There are many factors that can affect the bonding process between parent and child. These include the age and temperament of the child, effects of early trauma on the brain, and ungrieved losses in both parent and child (among other things). Some adoptive parents find that bonding with their child feels natural and comes easily. Many others find that attachment is hard-fought and requires time, focused effort, and sometimes professional help. 

It will always be immediate.

You hear the stories of adoptive parents and their “love at first sight” for their child. I know, because I tell one of those stories. But love and attachment are not the same thing. Even if your child is placed with you at birth, attachment generally develops as they learn that you will meet their physical and emotional needs. You prove this by feeding, changing, and soothing them many thousands of times during their first year of life. If you missed your child’s first year, you can certainly still bond. It will look different. And it will likely take some time.
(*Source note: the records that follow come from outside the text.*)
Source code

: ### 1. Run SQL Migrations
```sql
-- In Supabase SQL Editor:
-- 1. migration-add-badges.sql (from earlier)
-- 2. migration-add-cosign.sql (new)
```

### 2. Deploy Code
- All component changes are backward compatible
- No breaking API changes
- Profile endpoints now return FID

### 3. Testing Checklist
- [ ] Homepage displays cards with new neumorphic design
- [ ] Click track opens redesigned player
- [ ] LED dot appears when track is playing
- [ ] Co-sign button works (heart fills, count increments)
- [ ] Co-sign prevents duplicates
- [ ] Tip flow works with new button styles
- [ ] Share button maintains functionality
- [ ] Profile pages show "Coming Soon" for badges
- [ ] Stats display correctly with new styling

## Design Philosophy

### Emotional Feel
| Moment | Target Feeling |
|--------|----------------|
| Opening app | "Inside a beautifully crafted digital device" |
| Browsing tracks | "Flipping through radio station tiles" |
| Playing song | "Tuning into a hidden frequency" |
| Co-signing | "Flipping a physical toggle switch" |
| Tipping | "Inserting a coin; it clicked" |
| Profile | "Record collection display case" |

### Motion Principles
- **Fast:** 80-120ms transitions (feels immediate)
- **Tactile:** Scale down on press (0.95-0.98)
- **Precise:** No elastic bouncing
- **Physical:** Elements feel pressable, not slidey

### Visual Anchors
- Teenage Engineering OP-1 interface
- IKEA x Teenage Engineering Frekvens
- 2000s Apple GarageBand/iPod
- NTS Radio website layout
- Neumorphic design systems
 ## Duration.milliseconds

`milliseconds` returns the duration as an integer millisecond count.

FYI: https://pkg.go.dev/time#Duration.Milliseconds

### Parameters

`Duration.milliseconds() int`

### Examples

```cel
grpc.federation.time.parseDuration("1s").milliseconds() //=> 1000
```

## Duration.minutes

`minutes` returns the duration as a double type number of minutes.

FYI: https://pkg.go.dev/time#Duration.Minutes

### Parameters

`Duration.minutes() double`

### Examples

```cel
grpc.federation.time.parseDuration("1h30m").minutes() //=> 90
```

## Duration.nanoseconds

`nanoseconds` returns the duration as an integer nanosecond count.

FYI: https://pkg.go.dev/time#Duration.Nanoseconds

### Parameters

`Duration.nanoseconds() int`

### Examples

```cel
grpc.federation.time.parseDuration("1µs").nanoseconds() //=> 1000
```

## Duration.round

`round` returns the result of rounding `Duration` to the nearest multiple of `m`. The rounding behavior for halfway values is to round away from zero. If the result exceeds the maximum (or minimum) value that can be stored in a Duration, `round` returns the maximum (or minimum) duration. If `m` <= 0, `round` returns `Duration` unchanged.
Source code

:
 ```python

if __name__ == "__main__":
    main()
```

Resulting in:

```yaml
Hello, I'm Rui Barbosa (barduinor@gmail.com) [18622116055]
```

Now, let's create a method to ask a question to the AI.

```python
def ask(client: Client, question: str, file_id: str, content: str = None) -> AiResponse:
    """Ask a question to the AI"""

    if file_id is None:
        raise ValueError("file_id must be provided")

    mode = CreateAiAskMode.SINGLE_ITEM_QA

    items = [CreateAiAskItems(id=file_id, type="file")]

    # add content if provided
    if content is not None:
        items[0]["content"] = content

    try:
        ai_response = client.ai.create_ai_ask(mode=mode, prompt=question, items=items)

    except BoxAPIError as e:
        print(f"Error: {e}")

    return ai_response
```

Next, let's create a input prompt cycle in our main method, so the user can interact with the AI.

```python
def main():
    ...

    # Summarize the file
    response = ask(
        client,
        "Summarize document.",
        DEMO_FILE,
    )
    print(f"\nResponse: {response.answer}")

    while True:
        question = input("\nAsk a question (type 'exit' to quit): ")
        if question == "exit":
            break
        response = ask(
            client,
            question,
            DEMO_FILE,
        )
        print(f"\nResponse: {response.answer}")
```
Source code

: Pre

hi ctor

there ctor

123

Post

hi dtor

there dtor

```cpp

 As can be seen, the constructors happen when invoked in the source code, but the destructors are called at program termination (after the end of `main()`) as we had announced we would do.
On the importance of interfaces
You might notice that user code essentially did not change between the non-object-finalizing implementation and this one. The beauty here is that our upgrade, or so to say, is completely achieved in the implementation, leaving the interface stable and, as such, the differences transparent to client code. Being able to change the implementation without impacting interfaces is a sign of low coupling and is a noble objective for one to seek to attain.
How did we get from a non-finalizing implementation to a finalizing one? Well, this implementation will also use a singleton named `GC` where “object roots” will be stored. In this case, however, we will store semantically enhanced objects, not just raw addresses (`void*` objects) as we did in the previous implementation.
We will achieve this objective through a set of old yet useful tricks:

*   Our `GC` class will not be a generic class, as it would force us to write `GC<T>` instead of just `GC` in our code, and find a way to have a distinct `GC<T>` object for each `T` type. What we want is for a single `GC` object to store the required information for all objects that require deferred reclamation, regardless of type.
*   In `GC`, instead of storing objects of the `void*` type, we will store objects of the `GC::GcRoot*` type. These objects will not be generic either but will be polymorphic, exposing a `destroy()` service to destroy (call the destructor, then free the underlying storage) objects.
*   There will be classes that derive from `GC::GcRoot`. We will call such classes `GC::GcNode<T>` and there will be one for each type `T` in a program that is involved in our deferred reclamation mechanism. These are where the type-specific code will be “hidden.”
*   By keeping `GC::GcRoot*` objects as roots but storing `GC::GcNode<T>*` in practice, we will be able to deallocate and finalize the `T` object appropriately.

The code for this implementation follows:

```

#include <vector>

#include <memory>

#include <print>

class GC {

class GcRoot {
It will be the same for all your kids.

My daughter was placed with me as an independent preschooler. My son was placed with me as a completely dependent infant. I love them both with all the love in the world, but our bonding process was completely different. My daughter had already learned that not all adults could be trusted, so I had to “prove” to her that I was safe and would keep her safe. This involved a lot of talking through different parts of her story. My son learned that I was safe before he could speak a word. Today, my bond with both of them is unshakable. I am their mom. They are my kids. No matter how you grow your family, it is likely that you will bond with each of your children differently. And that’s okay.

You are alone.

This, I think, is the most dangerous myth about bonding with your adopted child. Here’s the reality: no matter how easy or hard your bonding process feels, no matter how long it takes, you are not alone. Really. If you are struggling with attachment issues, know that there are many, many parents who have walked this road before you and many more who are walking it right this moment. Reach out to family and friends. Find a support group for adoptive parents (online is ok, but in real life is better). Talk to a mentor or spiritual leader or therapist. There are lots of resources available to help: Empowered to Connect is a great place to start. But know that you are not alone. If you think that you may be suffering from post-adoption depression, please talk to your doctor or find a licensed therapist who can help. No matter how challenging your situation seems, it can get better. You are not alone.

Adoptive parents, what would you add? What myths about bonding have you heard? What was your experience?